---- Dataset excerpts
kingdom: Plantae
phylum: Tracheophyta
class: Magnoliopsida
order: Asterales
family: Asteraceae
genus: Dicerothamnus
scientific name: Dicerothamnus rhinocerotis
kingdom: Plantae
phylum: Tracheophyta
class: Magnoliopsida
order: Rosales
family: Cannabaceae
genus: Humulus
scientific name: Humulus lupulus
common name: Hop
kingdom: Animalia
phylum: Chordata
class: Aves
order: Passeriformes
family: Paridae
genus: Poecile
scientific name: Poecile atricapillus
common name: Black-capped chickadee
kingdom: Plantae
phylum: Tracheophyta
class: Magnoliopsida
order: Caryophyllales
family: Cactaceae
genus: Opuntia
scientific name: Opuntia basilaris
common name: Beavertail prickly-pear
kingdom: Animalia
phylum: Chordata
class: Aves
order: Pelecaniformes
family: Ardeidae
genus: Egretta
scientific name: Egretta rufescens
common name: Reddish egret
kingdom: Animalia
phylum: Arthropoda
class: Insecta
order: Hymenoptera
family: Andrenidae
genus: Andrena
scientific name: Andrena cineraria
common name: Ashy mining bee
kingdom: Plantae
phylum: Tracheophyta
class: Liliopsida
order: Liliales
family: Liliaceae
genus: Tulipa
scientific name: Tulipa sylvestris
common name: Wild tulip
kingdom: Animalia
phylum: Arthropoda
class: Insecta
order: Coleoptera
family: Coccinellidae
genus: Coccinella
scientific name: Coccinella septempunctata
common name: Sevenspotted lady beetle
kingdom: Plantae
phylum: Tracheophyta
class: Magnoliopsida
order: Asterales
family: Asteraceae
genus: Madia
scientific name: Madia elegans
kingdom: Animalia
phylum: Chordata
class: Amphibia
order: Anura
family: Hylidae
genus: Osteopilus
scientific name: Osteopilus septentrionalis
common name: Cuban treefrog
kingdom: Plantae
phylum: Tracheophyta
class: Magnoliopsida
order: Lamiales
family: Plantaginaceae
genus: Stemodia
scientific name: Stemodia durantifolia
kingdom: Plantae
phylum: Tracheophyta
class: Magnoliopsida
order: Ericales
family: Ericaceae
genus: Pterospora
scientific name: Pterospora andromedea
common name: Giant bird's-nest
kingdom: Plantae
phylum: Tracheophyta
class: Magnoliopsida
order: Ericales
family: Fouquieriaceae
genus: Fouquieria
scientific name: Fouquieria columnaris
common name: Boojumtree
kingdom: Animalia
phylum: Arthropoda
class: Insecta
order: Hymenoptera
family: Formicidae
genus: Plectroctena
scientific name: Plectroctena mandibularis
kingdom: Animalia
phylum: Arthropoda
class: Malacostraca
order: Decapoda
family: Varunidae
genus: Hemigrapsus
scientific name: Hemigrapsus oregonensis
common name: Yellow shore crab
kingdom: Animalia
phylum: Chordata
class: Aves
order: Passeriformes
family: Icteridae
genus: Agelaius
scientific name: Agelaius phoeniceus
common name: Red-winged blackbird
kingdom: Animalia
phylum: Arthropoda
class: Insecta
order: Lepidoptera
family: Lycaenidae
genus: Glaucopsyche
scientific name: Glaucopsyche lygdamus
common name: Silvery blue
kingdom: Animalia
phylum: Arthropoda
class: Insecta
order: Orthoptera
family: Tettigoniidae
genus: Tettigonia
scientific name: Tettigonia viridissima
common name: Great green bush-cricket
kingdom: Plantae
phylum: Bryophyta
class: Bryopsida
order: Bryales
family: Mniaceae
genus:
--------
Task description: Output every line of the items above verbatim, with no changes to any character.

Exercise output:
kingdom: Plantae
phylum: Tracheophyta
class: Magnoliopsida
order: Asterales
family: Asteraceae
genus: Dicerothamnus
scientific name: Dicerothamnus rhinocerotis
kingdom: Plantae
phylum: Tracheophyta
class: Magnoliopsida
order: Rosales
family: Cannabaceae
genus: Humulus
scientific name: Humulus lupulus
common name: Hop
kingdom: Animalia
phylum: Chordata
class: Aves
order: Passeriformes
family: Paridae
genus: Poecile
scientific name: Poecile atricapillus
common name: Black-capped chickadee
kingdom: Plantae
phylum: Tracheophyta
class: Magnoliopsida
order: Caryophyllales
family: Cactaceae
genus: Opuntia
scientific name: Opuntia basilaris
common name: Beavertail prickly-pear
kingdom: Animalia
phylum: Chordata
class: Aves
order: Pelecaniformes
family: Ardeidae
genus: Egretta
scientific name: Egretta rufescens
common name: Reddish egret
kingdom: Animalia
phylum: Arthropoda
class: Insecta
order: Hymenoptera
family: Andrenidae
genus: Andrena
scientific name: Andrena cineraria
common name: Ashy mining bee
kingdom: Plantae
phylum: Tracheophyta
class: Liliopsida
order: Liliales
family: Liliaceae
genus: Tulipa
scientific name: Tulipa sylvestris
common name: Wild tulip
kingdom: Animalia
phylum: Arthropoda
class: Insecta
order: Coleoptera
family: Coccinellidae
genus: Coccinella
scientific name: Coccinella septempunctata
common name: Sevenspotted lady beetle
kingdom: Plantae
phylum: Tracheophyta
class: Magnoliopsida
order: Asterales
family: Asteraceae
genus: Madia
scientific name: Madia elegans
kingdom: Animalia
phylum: Chordata
class: Amphibia
order: Anura
family: Hylidae
genus: Osteopilus
scientific name: Osteopilus septentrionalis
common name: Cuban treefrog
kingdom: Plantae
phylum: Tracheophyta
class: Magnoliopsida
order: Lamiales
family: Plantaginaceae
genus: Stemodia
scientific name: Stemodia durantifolia
kingdom: Plantae
phylum: Tracheophyta
class: Magnoliopsida
order: Ericales
family: Ericaceae
genus: Pterospora
scientific name: Pterospora andromedea
common name: Giant bird's-nest
kingdom: Plantae
phylum: Tracheophyta
class: Magnoliopsida
order: Ericales
family: Fouquieriaceae
genus: Fouquieria
scientific name: Fouquieria columnaris
common name: Boojumtree
kingdom: Animalia
phylum: Arthropoda
class: Insecta
order: Hymenoptera
family: Formicidae
genus: Plectroctena
scientific name: Plectroctena mandibularis
kingdom: Animalia
phylum: Arthropoda
class: Malacostraca
order: Decapoda
family: Varunidae
genus: Hemigrapsus
scientific name: Hemigrapsus oregonensis
common name: Yellow shore crab
kingdom: Animalia
phylum: Chordata
class: Aves
order: Passeriformes
family: Icteridae
genus: Agelaius
scientific name: Agelaius phoeniceus
common name: Red-winged blackbird
kingdom: Animalia
phylum: Arthropoda
class: Insecta
order: Lepidoptera
family: Lycaenidae
genus: Glaucopsyche
scientific name: Glaucopsyche lygdamus
common name: Silvery blue
kingdom: Animalia
phylum: Arthropoda
class: Insecta
order: Orthoptera
family: Tettigoniidae
genus: Tettigonia
scientific name: Tettigonia viridissima
common name: Great green bush-cricket
kingdom: Plantae
phylum: Bryophyta
class: Bryopsida
order: Bryales
family: Mniaceae
genus:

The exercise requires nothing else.